Aim of the exercise
Show each line of the listing below that contains the string "tunnels", counting only matches with the same uppercase and lowercase letters.

┄┄┄┄┄┄┄┄┄┄

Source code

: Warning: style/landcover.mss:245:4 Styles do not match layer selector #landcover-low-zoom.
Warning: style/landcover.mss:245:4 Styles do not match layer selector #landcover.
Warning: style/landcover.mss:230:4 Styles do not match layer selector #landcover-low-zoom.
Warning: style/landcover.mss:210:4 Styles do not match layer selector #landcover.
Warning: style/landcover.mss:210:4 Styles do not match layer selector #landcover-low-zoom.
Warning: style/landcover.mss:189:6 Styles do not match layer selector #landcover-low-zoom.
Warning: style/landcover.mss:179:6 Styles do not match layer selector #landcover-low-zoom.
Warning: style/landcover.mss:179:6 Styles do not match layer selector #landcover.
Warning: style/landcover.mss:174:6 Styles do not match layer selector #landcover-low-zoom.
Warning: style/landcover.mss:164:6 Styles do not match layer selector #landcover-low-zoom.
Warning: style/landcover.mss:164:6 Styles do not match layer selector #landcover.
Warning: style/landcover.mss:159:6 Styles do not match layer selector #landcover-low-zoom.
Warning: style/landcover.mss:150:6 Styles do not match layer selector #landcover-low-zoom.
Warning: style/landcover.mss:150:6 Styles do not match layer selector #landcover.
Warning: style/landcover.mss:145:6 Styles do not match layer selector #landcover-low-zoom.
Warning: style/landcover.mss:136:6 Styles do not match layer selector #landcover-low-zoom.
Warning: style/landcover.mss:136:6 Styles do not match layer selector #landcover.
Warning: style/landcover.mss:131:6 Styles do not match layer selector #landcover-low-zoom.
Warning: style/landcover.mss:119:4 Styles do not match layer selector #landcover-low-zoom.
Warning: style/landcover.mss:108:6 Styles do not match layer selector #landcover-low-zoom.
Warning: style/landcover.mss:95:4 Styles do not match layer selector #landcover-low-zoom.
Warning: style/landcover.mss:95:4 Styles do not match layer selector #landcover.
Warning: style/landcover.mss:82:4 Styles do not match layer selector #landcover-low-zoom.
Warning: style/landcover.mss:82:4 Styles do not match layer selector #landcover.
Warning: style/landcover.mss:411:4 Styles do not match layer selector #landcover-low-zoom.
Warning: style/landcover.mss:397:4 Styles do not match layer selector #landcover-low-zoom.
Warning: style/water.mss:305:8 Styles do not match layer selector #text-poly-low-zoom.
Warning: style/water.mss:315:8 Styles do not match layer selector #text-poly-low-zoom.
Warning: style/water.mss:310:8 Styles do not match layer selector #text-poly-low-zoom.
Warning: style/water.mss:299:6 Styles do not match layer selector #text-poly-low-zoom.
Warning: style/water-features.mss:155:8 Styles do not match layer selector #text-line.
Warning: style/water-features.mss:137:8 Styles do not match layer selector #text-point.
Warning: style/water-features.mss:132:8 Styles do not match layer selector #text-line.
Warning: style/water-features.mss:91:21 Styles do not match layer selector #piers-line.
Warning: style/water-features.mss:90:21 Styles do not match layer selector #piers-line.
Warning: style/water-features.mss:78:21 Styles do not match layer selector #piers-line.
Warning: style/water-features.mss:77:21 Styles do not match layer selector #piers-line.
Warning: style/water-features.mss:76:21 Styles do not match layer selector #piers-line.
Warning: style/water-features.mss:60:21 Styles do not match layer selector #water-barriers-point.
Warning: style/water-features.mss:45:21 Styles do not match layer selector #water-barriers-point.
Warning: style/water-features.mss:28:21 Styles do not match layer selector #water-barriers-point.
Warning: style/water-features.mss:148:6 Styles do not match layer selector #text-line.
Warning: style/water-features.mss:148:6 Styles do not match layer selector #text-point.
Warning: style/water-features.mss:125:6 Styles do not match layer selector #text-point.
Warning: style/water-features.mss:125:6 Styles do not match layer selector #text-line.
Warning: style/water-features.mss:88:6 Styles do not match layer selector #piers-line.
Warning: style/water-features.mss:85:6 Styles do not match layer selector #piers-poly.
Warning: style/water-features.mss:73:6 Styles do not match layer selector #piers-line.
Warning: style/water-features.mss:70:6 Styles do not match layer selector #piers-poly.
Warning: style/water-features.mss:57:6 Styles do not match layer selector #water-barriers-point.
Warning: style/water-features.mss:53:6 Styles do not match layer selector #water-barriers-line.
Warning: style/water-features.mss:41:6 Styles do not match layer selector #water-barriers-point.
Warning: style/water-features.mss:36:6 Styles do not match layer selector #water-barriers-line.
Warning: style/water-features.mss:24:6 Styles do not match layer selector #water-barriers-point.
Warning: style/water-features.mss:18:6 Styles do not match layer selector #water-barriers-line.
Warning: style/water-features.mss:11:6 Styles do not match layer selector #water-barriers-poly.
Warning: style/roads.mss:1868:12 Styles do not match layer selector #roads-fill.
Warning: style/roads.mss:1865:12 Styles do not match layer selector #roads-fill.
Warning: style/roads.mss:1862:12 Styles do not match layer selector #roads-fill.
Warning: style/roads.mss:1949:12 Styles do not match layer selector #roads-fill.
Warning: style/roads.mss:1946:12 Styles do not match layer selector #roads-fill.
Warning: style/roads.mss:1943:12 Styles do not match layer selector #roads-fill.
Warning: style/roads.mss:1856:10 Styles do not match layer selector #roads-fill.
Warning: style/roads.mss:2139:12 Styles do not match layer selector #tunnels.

┄┄┄┄┄┄┄┄┄┄

Reply to the task
Warning: style/roads.mss:2139:12 Styles do not match layer selector #tunnels.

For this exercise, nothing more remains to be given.